TEXTE PROPOSÉ —
-- -- --

« Qui vit sans folie n’est pas si sage qu’il croit »
(La Rochefoucauld).
En janvier 2014, Guy Cardinal accepte sans hésiter l’invitation du RAAQ à raconter le demi-siècle qui le sépare de sa naissance. Revenons donc en arrière, précisément en 1961 à Beauport, près de Québec. Le parti au pouvoir dans la Vieille Capitale est celui du libéral Jean Lesage, mais c’est une précision qui importe peu au bébé qui va naître le 19 décembre. Avant-dernier d’une famille de quatre enfants, Guy a 9 mois quand il est atteint d’un rétinoblastome bilatéral, une tumeur maligne de la rétine. Il subit alors l’ablation d’un œil et, à 11 mois, celle du deuxième. Il se retrouve donc aveugle avant même d’avoir 1 an. Dans les années qui suivent, il ne réalise pas pleinement qu’il est différent et laisse libre cours à sa témérité en compagnie de ses soeurs et de son frère. Tout en le surveillant discrètement, ses parents refusent de l’enfermer à la maison.

-- -- --

DONNÉES FOURNIES —
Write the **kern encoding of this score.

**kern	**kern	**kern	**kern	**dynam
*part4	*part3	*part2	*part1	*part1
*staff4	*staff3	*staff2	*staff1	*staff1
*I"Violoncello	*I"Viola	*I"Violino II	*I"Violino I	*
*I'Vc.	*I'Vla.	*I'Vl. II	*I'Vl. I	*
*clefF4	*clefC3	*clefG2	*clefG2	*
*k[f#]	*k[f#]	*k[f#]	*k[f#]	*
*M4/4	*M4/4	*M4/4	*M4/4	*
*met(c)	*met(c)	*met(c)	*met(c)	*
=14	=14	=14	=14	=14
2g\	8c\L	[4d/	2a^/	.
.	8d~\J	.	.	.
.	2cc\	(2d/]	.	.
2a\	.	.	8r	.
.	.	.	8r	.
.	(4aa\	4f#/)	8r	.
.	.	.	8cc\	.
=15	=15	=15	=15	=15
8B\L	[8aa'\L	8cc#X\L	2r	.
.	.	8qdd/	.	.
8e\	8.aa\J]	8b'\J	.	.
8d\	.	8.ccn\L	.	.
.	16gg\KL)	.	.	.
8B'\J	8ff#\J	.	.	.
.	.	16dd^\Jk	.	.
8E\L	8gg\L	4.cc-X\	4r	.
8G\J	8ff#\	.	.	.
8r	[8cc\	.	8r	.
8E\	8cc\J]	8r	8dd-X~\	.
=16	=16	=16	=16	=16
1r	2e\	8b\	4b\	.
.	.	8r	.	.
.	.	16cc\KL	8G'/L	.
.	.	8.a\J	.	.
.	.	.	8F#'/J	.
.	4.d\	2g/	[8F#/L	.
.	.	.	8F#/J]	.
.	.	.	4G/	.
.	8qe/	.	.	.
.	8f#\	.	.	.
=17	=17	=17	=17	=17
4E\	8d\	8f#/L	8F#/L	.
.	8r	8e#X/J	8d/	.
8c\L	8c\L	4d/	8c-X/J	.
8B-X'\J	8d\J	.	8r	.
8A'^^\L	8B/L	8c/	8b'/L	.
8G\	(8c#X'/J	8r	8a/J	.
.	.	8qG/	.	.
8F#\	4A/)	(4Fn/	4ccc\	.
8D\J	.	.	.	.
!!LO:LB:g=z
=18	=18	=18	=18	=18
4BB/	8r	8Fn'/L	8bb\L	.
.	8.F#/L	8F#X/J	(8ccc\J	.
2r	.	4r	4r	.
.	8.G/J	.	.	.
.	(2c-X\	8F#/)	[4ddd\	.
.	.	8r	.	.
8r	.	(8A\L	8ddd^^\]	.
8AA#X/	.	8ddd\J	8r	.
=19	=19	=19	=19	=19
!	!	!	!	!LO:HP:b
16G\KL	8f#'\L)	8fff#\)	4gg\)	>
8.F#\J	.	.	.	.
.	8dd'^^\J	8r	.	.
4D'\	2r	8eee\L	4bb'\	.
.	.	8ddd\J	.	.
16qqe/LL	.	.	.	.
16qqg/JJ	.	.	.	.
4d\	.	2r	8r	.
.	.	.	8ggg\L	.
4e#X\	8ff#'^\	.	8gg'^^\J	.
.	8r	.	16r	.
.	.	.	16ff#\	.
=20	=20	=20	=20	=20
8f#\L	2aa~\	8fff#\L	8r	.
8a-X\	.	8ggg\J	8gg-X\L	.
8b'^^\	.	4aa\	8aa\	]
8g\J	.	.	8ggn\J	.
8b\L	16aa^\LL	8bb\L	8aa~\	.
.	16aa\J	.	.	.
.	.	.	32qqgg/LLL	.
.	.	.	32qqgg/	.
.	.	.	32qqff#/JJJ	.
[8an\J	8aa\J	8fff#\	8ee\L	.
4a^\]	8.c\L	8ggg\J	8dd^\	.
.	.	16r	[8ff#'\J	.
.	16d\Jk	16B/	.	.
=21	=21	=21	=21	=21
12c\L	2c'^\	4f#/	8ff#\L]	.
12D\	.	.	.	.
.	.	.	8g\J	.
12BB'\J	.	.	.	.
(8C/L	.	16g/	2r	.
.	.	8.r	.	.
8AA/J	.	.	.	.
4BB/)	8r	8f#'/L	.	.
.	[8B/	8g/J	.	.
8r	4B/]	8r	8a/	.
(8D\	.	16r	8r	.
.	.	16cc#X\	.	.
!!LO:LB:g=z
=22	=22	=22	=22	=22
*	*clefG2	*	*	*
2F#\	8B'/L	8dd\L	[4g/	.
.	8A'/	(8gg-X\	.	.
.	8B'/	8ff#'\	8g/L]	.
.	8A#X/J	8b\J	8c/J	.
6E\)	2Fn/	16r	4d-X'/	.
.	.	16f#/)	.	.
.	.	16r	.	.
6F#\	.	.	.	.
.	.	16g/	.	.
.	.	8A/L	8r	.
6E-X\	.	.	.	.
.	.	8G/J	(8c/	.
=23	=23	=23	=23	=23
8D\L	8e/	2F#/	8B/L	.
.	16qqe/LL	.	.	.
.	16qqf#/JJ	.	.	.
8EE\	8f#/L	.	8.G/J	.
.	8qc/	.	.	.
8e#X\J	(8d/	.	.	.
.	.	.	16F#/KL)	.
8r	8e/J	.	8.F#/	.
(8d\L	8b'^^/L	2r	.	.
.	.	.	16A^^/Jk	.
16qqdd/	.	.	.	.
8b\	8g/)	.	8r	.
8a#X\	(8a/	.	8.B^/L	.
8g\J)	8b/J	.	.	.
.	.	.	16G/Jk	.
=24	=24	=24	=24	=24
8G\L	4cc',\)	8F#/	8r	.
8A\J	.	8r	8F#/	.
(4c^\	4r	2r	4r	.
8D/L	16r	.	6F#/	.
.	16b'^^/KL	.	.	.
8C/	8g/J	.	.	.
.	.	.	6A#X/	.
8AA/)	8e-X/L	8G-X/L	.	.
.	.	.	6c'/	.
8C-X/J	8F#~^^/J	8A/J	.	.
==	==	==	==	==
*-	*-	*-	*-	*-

-- -- --

CONSIGNES —
1. Reprenez le passage sur Guy Cardinal de « En janvier 2014, Guy » à « à la maison. », en remplaçant « Beauport » par « Sillery ».
2. Relevez tous les noms de personnes mentionnés dans le passage sur Guy Cardinal.
3. Répondez brièvement à ces questions sur le passage sur Guy Cardinal :
(a) Dans quelle localité Guy Cardinal est-il né ?
(b) À quel âge subit-il l’ablation du deuxième œil ?
(c) Quelle place occupe-t-il parmi les enfants de sa famille ?

RÉPONSES RÉDIGÉES —
1.
En janvier 2014, Guy Cardinal accepte sans hésiter l’invitation du RAAQ à raconter le demi-siècle qui le sépare de sa naissance. Revenons donc en arrière, précisément en 1961 à Sillery, près de Québec. Le parti au pouvoir dans la Vieille Capitale est celui du libéral Jean Lesage, mais c’est une précision qui importe peu au bébé qui va naître le 19 décembre. Avant-dernier d’une famille de quatre enfants, Guy a 9 mois quand il est atteint d’un rétinoblastome bilatéral, une tumeur maligne de la rétine. Il subit alors l’ablation d’un œil et, à 11 mois, celle du deuxième. Il se retrouve donc aveugle avant même d’avoir 1 an. Dans les années qui suivent, il ne réalise pas pleinement qu’il est différent et laisse libre cours à sa témérité en compagnie de ses soeurs et de son frère. Tout en le surveillant discrètement, ses parents refusent de l’enfermer à la maison.

2. La Rochefoucauld, Guy Cardinal, Jean Lesage

3.
(a) À Beauport, près de Québec.
(b) À 11 mois.
(c) Il est l’avant-dernier d’une famille de quatre enfants.